### [Requirement]
Update the lines of the material starting at the line that has "right shoulder: (673, 253, -8)" and stopping after the line that has "left hip: (608, 819, 3)": change "Person at" to "Subject at" and keep everything else the same. Return only those lines.

### [Supplied material]
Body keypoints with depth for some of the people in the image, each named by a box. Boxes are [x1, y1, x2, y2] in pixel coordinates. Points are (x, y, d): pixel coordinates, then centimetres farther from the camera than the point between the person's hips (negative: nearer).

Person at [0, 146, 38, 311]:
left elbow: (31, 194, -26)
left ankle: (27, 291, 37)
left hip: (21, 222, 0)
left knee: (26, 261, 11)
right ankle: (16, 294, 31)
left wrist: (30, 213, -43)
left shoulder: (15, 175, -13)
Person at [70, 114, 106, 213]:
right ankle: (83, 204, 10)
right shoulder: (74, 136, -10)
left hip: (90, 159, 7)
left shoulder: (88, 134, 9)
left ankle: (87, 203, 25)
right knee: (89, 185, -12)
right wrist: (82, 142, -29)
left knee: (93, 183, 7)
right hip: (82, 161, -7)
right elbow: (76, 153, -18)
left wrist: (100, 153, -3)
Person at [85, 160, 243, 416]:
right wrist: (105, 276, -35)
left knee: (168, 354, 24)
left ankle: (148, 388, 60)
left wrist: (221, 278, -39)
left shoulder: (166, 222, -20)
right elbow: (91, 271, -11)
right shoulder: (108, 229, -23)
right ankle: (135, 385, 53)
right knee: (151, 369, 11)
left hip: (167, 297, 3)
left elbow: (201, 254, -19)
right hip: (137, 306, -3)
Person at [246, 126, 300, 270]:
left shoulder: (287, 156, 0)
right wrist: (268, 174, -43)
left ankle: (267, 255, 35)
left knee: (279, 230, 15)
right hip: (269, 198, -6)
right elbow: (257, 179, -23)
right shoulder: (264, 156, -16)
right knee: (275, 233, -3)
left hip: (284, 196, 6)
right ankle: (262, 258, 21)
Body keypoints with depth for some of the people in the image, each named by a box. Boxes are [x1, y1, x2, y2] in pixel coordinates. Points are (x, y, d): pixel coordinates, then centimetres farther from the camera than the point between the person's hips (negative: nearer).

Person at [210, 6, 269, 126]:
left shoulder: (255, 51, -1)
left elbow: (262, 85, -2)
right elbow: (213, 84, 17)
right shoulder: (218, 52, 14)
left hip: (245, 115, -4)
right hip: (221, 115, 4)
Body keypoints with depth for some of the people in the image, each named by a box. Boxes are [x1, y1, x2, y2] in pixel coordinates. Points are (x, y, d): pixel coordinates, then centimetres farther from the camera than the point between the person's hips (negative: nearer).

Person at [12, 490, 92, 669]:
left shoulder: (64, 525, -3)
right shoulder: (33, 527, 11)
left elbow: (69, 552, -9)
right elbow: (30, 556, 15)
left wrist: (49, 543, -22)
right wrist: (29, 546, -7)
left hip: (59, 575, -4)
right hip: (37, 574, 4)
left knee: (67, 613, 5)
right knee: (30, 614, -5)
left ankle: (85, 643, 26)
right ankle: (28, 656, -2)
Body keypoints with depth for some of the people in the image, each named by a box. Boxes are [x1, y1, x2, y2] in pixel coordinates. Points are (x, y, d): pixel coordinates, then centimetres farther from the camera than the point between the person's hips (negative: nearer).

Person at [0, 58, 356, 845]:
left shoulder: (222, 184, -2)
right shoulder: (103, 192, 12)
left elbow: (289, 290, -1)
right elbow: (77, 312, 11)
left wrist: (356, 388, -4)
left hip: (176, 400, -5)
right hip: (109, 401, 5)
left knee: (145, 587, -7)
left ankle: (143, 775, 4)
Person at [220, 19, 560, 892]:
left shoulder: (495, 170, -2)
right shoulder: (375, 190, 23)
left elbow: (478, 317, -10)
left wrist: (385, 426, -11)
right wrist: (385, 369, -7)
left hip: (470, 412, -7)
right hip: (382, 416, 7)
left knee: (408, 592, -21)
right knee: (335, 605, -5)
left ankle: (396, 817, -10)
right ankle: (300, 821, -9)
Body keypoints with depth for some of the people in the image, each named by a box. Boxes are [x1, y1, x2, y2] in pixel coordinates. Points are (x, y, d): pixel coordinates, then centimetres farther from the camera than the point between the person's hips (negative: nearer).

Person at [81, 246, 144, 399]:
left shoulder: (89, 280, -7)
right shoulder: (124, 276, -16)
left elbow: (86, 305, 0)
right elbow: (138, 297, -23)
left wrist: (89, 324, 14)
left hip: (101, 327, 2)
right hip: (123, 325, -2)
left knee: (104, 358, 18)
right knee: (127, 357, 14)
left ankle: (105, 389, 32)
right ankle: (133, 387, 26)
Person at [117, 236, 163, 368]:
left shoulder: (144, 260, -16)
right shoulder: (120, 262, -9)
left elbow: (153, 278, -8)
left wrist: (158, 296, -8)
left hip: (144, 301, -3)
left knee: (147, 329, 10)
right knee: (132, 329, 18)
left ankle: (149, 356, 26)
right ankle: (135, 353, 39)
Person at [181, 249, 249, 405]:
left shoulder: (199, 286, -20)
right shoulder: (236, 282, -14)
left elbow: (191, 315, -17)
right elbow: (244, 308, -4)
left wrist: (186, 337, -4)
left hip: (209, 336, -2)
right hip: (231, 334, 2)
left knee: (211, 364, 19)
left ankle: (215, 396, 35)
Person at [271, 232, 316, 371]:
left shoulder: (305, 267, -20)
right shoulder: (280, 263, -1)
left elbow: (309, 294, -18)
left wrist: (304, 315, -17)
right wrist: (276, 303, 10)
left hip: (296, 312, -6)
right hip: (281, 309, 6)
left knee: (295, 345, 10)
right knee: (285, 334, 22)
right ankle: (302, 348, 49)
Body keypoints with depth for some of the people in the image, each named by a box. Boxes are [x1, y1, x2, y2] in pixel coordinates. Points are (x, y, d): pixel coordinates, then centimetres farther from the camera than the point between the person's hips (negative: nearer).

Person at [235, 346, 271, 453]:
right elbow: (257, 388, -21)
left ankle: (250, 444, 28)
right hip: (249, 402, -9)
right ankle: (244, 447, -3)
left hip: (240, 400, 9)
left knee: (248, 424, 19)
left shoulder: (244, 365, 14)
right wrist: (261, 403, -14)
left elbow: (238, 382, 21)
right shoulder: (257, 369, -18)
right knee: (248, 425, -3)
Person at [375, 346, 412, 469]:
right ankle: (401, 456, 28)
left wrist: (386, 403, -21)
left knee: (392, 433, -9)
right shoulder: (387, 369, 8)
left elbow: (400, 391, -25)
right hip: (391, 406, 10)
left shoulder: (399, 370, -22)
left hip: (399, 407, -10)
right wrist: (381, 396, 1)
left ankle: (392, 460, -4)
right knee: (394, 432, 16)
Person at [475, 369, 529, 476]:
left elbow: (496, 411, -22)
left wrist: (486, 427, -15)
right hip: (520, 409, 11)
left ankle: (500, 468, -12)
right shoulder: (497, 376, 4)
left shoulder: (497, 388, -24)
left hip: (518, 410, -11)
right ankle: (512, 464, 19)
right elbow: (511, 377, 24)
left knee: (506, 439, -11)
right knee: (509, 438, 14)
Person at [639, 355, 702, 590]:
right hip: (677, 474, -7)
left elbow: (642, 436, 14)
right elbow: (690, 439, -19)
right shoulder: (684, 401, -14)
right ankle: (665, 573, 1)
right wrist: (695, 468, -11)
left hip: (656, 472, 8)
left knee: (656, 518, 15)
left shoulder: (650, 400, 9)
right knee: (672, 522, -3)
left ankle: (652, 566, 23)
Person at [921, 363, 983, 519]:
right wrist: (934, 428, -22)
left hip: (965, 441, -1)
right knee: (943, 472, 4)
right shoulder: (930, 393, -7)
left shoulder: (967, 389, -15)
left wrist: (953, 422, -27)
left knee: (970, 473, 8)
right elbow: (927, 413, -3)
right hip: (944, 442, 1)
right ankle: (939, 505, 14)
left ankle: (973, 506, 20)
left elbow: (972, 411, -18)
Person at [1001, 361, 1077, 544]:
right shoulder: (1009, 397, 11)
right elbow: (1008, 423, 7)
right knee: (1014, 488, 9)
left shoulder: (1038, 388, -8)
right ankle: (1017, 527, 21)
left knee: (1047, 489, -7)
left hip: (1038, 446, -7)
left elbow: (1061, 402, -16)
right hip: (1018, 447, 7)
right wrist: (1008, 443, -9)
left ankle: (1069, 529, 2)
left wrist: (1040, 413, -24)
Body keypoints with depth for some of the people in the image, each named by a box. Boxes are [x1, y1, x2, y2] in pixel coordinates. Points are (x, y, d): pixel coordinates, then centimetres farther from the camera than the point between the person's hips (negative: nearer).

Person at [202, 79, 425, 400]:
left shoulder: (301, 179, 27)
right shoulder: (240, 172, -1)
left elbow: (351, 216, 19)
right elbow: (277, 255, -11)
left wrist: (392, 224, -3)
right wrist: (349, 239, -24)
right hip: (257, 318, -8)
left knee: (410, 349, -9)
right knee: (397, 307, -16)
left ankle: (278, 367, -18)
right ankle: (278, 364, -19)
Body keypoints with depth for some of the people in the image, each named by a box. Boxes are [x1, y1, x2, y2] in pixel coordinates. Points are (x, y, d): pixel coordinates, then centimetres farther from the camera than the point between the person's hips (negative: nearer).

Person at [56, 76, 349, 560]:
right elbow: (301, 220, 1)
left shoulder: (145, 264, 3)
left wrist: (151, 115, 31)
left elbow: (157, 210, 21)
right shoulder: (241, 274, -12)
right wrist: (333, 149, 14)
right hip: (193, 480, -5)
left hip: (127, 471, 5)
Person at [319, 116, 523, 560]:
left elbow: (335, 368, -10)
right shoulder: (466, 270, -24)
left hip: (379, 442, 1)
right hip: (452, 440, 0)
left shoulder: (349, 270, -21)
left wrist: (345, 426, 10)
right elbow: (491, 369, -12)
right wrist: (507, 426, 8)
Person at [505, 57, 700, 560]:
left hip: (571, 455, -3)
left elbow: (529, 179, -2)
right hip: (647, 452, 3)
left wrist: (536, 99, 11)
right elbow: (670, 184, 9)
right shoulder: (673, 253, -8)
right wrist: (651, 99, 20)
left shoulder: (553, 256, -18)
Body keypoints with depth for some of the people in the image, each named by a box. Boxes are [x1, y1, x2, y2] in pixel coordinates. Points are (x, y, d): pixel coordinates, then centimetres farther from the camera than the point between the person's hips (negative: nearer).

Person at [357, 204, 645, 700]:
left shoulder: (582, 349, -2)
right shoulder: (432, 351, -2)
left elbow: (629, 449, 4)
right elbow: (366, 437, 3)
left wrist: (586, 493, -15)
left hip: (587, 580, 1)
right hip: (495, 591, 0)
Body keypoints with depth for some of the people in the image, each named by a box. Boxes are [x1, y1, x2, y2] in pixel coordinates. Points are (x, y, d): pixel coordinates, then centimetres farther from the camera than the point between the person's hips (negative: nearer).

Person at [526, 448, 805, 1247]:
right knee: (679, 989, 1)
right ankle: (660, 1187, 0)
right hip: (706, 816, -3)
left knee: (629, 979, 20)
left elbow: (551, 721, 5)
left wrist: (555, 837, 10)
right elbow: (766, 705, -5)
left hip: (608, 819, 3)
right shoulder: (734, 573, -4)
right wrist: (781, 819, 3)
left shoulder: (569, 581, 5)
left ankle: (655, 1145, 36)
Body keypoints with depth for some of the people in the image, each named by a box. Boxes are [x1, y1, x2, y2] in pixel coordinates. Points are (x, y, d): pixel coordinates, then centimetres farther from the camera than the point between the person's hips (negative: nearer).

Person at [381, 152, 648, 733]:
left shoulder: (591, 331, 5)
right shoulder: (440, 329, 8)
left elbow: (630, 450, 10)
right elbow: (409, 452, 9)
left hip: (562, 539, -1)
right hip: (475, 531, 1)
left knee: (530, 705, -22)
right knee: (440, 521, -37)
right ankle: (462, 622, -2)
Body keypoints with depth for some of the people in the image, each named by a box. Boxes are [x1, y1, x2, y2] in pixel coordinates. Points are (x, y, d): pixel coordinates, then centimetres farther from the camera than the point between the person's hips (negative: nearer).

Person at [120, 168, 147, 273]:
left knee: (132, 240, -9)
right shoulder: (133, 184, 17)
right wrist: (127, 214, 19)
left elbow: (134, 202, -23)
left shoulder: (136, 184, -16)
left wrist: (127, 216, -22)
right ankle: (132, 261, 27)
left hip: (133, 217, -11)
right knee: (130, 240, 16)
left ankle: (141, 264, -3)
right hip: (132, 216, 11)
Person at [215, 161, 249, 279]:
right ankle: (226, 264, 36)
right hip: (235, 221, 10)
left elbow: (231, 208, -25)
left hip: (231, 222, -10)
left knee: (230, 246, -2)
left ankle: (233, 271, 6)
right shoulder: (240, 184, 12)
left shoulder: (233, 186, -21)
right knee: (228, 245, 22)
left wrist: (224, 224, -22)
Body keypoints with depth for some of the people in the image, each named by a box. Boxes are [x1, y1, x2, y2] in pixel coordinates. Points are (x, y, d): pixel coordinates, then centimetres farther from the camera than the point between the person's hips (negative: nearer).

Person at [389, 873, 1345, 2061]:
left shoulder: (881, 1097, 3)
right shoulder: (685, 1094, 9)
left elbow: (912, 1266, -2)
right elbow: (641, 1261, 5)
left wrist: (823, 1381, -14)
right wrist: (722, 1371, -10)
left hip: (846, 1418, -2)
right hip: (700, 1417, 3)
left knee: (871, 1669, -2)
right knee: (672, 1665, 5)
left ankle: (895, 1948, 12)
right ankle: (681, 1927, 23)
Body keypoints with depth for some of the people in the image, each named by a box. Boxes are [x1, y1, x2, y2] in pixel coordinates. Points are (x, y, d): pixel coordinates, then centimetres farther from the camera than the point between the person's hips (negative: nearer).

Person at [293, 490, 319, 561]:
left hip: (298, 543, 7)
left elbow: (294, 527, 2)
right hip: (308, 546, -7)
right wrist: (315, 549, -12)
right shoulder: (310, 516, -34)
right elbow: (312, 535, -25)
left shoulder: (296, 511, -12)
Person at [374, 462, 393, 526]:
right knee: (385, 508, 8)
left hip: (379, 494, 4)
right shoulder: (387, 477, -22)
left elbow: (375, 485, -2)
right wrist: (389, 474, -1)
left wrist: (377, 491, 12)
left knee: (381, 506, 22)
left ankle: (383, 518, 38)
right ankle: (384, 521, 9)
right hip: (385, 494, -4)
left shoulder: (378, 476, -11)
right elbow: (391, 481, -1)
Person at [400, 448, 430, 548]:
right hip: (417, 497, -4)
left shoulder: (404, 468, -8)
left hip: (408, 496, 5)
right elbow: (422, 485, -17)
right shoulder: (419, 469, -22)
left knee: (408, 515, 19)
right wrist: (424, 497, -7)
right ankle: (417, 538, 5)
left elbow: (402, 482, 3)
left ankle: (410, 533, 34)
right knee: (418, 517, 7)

### [Written answer]
right shoulder: (673, 253, -8)
right wrist: (651, 99, 20)
left shoulder: (553, 256, -18)
Body keypoints with depth for some of the people in the image, each named by a box. Boxes are [x1, y1, x2, y2] in pixel coordinates. Points are (x, y, d): pixel coordinates, then centimetres farther from the camera than the point between the person's hips (negative: nearer).

Subject at [357, 204, 645, 700]:
left shoulder: (582, 349, -2)
right shoulder: (432, 351, -2)
left elbow: (629, 449, 4)
right elbow: (366, 437, 3)
left wrist: (586, 493, -15)
left hip: (587, 580, 1)
right hip: (495, 591, 0)
Body keypoints with depth for some of the people in the image, each named by a box. Boxes are [x1, y1, x2, y2] in pixel coordinates. Points are (x, y, d): pixel coordinates, then centimetres farther from the camera than the point between the person's hips (negative: nearer).

Subject at [526, 448, 805, 1247]:
right knee: (679, 989, 1)
right ankle: (660, 1187, 0)
right hip: (706, 816, -3)
left knee: (629, 979, 20)
left elbow: (551, 721, 5)
left wrist: (555, 837, 10)
right elbow: (766, 705, -5)
left hip: (608, 819, 3)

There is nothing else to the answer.